#### What is needed:
The answer must consist of every line in the records that contains the word "crater".

------------------------------------------------------------------------

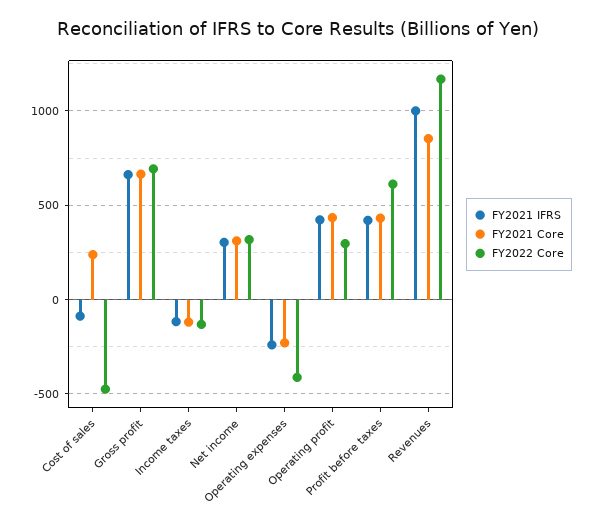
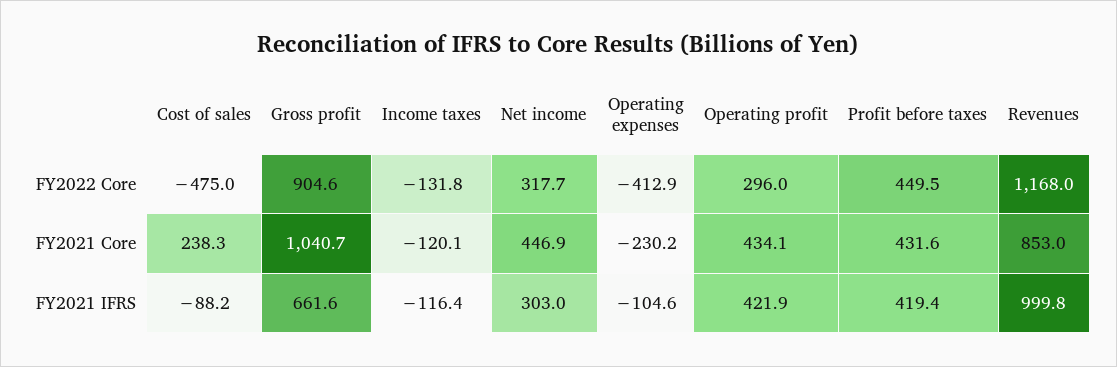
  {
    "FY2021 IFRS": {
      "Cost of sales": -88.2,
      "Gross profit": 661.6,
      "Income taxes": -116.4,
      "Net income": 303,
-     "Operating expenses": -250,
+     "Operating expenses": -104.6,
      "Operating profit": 421.9,
      "Profit before taxes": 419.4,
      "Revenues": 999.8
    },
    "FY2021 Core": {
      "Cost of sales": 238.3,
-     "Gross profit": 650,
+     "Gross profit": 1040.7,
      "Income taxes": -120.1,
-     "Net income": 300,
+     "Net income": 446.9,
      "Operating expenses": -230.2,
      "Operating profit": 434.1,
      "Profit before taxes": 431.6,
      "Revenues": 853
    },
    "FY2022 Core": {
      "Cost of sales": -475,
-     "Gross profit": 700,
+     "Gross profit": 904.6,
      "Income taxes": -131.8,
      "Net income": 317.7,
      "Operating expenses": -412.9,
      "Operating profit": 296,
-     "Profit before taxes": 600,
+     "Profit before taxes": 449.5,
      "Revenues": 1168
    }
  }

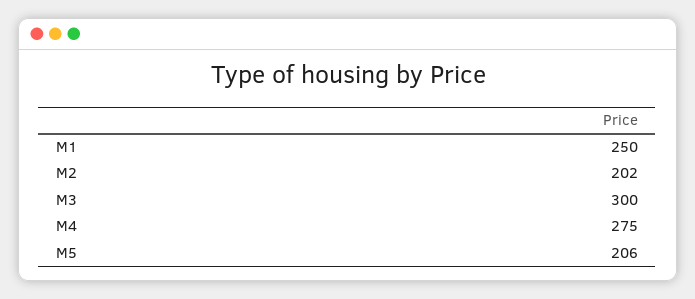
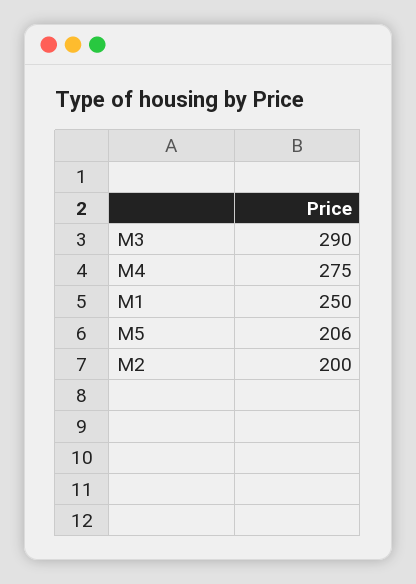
  {
    "M1": 250,
-   "M2": 202,
+   "M2": 200,
-   "M3": 300,
+   "M3": 290,
    "M4": 275,
    "M5": 206
  }

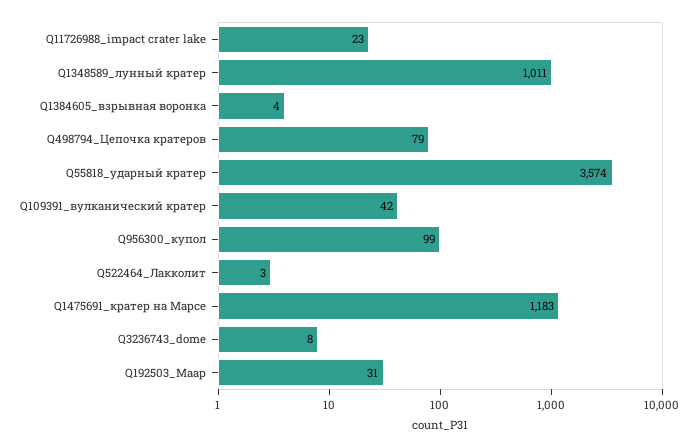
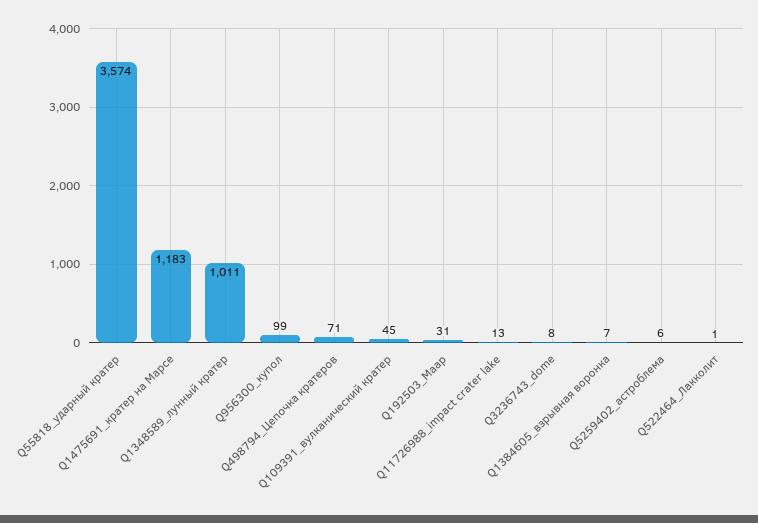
  {
-   "Q11726988_impact crater lake": 23,
+   "Q11726988_impact crater lake": 13,
    "Q1348589_лунный кратер": 1011,
-   "Q1384605_взрывная воронка": 4,
+   "Q1384605_взрывная воронка": 7,
-   "Q498794_Цепочка кратеров": 79,
+   "Q498794_Цепочка кратеров": 71,
    "Q55818_ударный кратер": 3574,
-   "Q109391_вулканический кратер": 42,
+   "Q109391_вулканический кратер": 45,
    "Q956300_купол": 99,
-   "Q522464_Лакколит": 3,
+   "Q522464_Лакколит": 1,
    "Q1475691_кратер на Марсе": 1183,
    "Q3236743_dome": 8,
-   "Q192503_Маар": 31
+   "Q192503_Маар": 31,
+   "Q5259402_астроблема": 6
  }

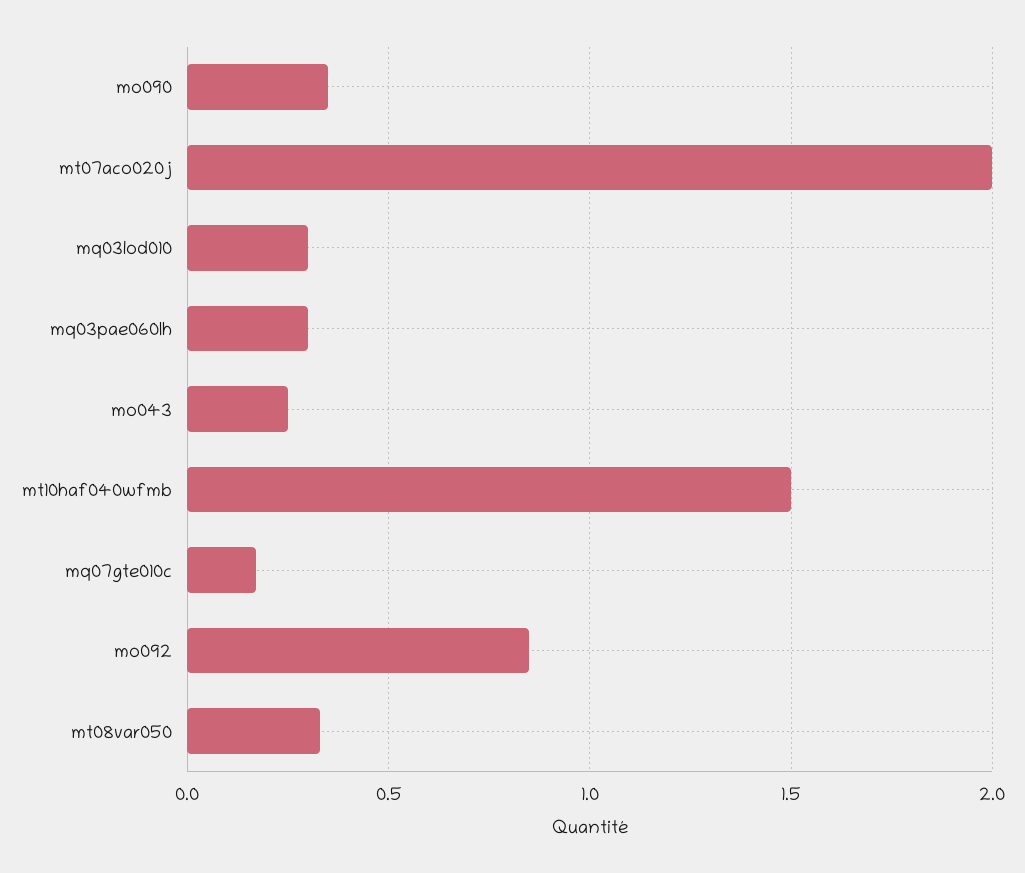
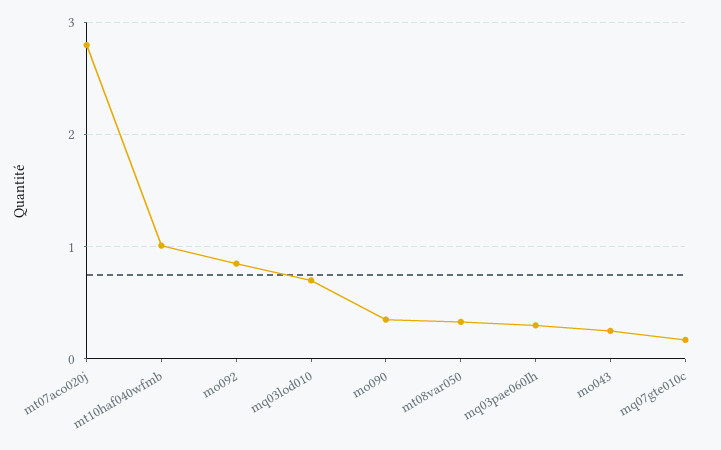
  {
    "mo090": 0.35,
-   "mt07aco020j": 2,
+   "mt07aco020j": 2.8,
-   "mq03lod010": 0.3,
+   "mq03lod010": 0.7,
    "mq03pae060Ih": 0.3,
    "mo043": 0.25,
-   "mt10haf040wfmb": 1.5,
+   "mt10haf040wfmb": 1,
    "mq07gte010c": 0.15,
    "mo092": 0.85,
    "mt08var050": 0.35
  }

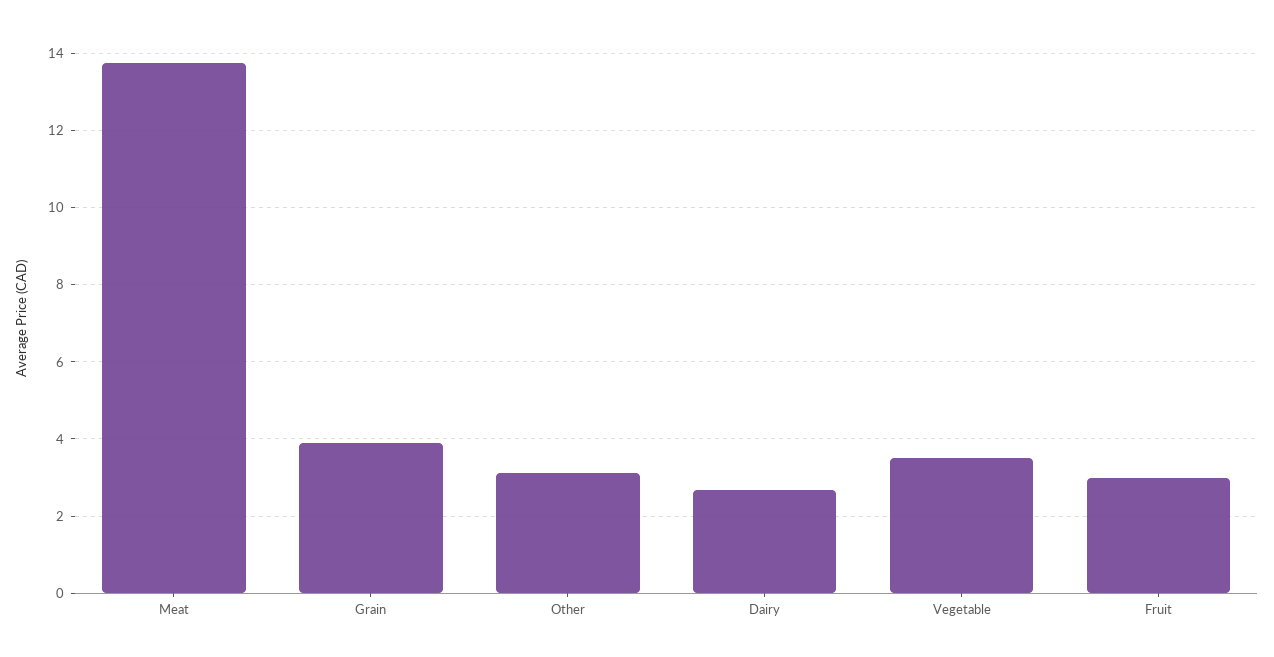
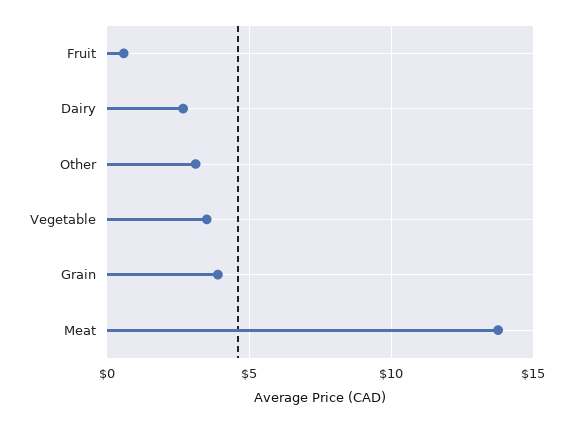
  {
    "Meat": 13.8,
    "Grain": 4,
    "Other": 3.2,
    "Dairy": 2.6,
    "Vegetable": 3.6,
-   "Fruit": 3
+   "Fruit": 0.5
  }

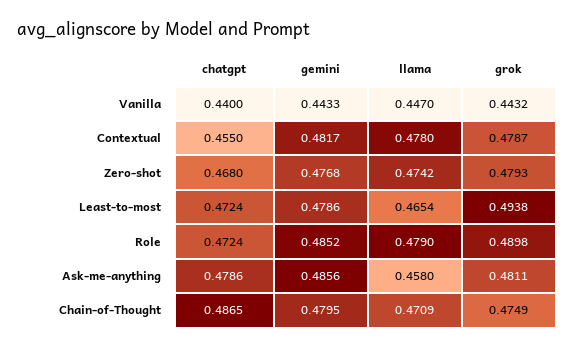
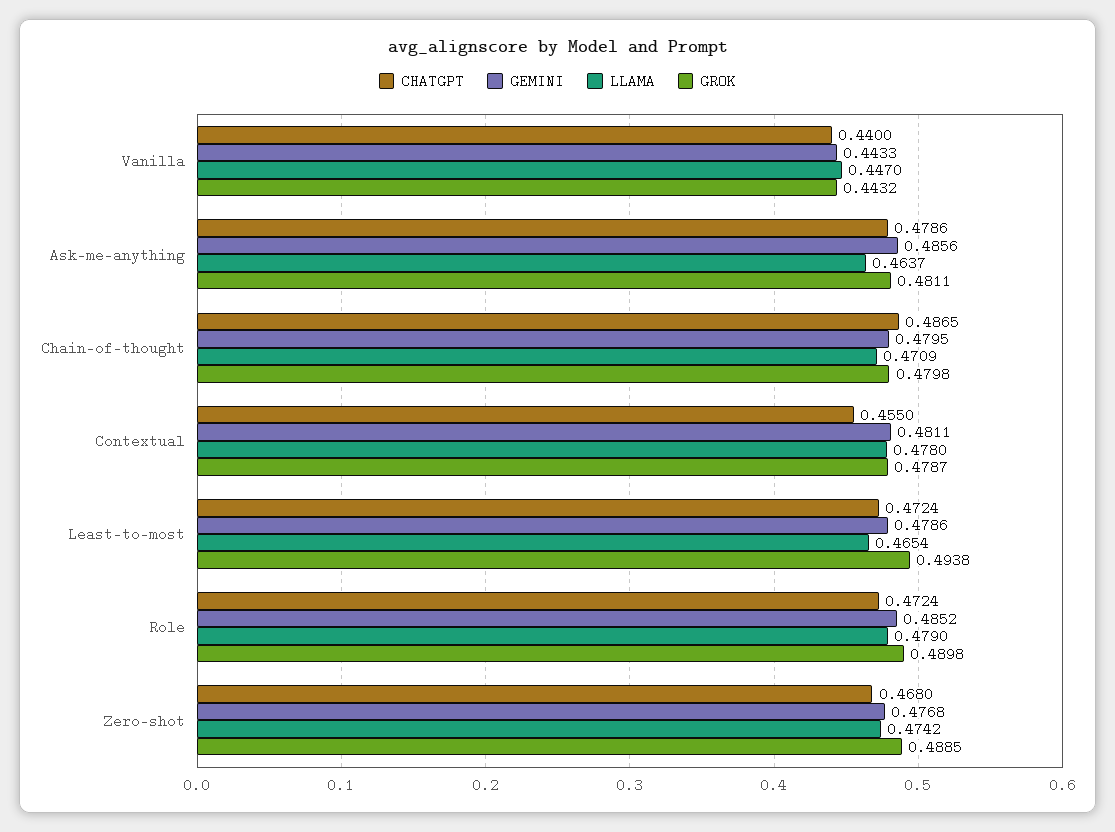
  {
    "chatgpt": {
      "Vanilla": 0.44,
      "Contextual": 0.455,
      "Zero-shot": 0.468,
      "Least-to-most": 0.4724,
      "Role": 0.4724,
      "Ask-me-anything": 0.4786,
      "Chain-of-Thought": 0.4865
    },
    "gemini": {
      "Vanilla": 0.4433,
-     "Contextual": 0.4817,
+     "Contextual": 0.4811,
      "Zero-shot": 0.4768,
      "Least-to-most": 0.4786,
      "Role": 0.4852,
      "Ask-me-anything": 0.4856,
      "Chain-of-Thought": 0.4795
    },
    "llama": {
      "Vanilla": 0.447,
      "Contextual": 0.478,
      "Zero-shot": 0.4742,
      "Least-to-most": 0.4654,
      "Role": 0.479,
-     "Ask-me-anything": 0.458,
+     "Ask-me-anything": 0.4637,
      "Chain-of-Thought": 0.4709
    },
    "grok": {
      "Vanilla": 0.4432,
      "Contextual": 0.4787,
-     "Zero-shot": 0.4793,
+     "Zero-shot": 0.4885,
      "Least-to-most": 0.4938,
      "Role": 0.4898,
      "Ask-me-anything": 0.4811,
-     "Chain-of-Thought": 0.4749
+     "Chain-of-Thought": 0.4798
    }
  }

------------------------------------------------------------------------

#### Exercise solution:
-   "Q11726988_impact crater lake": 23,
+   "Q11726988_impact crater lake": 13,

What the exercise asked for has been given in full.